* _What is needed_
What is needed is an exact copy of the data below, pictures excluded.

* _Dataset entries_
══════════════════════════════
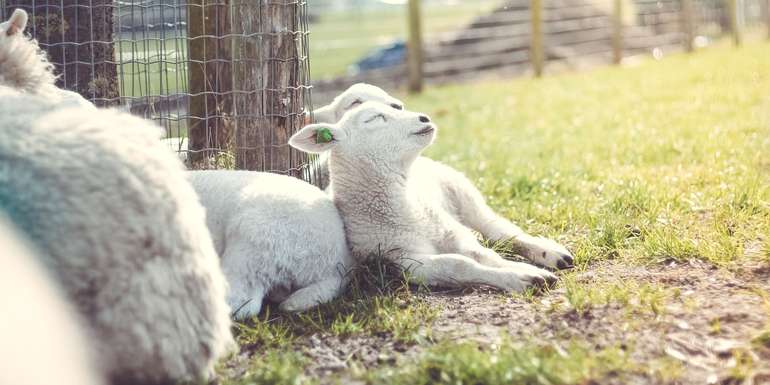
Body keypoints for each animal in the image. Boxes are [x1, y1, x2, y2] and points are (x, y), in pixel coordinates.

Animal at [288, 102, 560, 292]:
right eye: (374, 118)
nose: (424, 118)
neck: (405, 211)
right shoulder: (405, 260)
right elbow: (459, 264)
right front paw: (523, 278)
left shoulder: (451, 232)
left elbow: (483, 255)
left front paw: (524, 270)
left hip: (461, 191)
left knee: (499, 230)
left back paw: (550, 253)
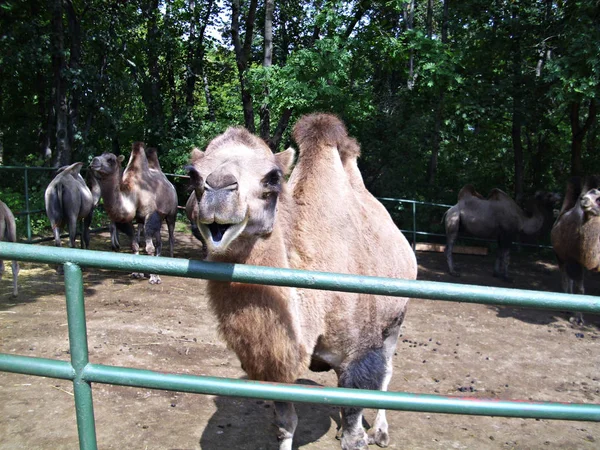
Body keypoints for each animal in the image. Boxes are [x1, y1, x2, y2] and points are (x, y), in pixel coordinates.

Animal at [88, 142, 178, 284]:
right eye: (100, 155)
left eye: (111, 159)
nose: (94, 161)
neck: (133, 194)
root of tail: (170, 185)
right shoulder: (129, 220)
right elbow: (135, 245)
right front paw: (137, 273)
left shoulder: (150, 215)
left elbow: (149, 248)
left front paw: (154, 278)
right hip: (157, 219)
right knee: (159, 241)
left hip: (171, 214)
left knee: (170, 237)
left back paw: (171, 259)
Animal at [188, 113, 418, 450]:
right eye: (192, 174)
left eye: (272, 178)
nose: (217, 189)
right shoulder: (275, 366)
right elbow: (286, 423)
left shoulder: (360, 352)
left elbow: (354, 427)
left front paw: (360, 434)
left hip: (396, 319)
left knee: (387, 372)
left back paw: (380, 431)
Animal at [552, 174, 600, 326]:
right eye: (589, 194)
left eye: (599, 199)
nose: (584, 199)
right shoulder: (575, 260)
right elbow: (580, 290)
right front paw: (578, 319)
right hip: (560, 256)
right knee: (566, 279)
══════════════════════════════
* _Solution for this problem_
Body keypoints for each animal in the image. Boxes are [x1, y1, x2, y2] and points are (x, y), in pixel coordinates.

Animal at [288, 102, 560, 292]:
right eye: (374, 118)
nose: (424, 118)
neck: (405, 211)
right shoulder: (405, 260)
right elbow: (459, 264)
right front paw: (523, 278)
left shoulder: (451, 232)
left elbow: (483, 255)
left front paw: (524, 270)
left hip: (461, 191)
left knee: (499, 230)
left back paw: (550, 253)
Body keypoints for each animal in the image. Boxes are [x1, y1, x2, y2] and points are (x, y), in pixel coordinates.

Animal at [88, 142, 178, 284]:
right eye: (100, 155)
left eye: (111, 159)
nose: (94, 161)
neck: (133, 194)
root of tail: (170, 185)
right shoulder: (129, 220)
right elbow: (135, 245)
right front paw: (137, 273)
left shoulder: (150, 215)
left elbow: (149, 248)
left front paw: (154, 278)
right hip: (157, 219)
right knee: (159, 241)
left hip: (171, 214)
left knee: (170, 237)
left back paw: (171, 259)
Animal at [188, 113, 418, 450]:
right eye: (192, 174)
left eye: (272, 178)
nose: (217, 189)
right shoulder: (275, 366)
right elbow: (286, 423)
left shoulder: (360, 352)
left elbow: (354, 427)
left front paw: (360, 434)
left hip: (396, 319)
left knee: (387, 372)
left back paw: (380, 431)
Animal at [552, 174, 600, 326]:
right eye: (589, 194)
left eye: (599, 199)
nose: (584, 199)
right shoulder: (575, 260)
right elbow: (580, 290)
right front paw: (578, 319)
right hip: (560, 256)
right knee: (566, 279)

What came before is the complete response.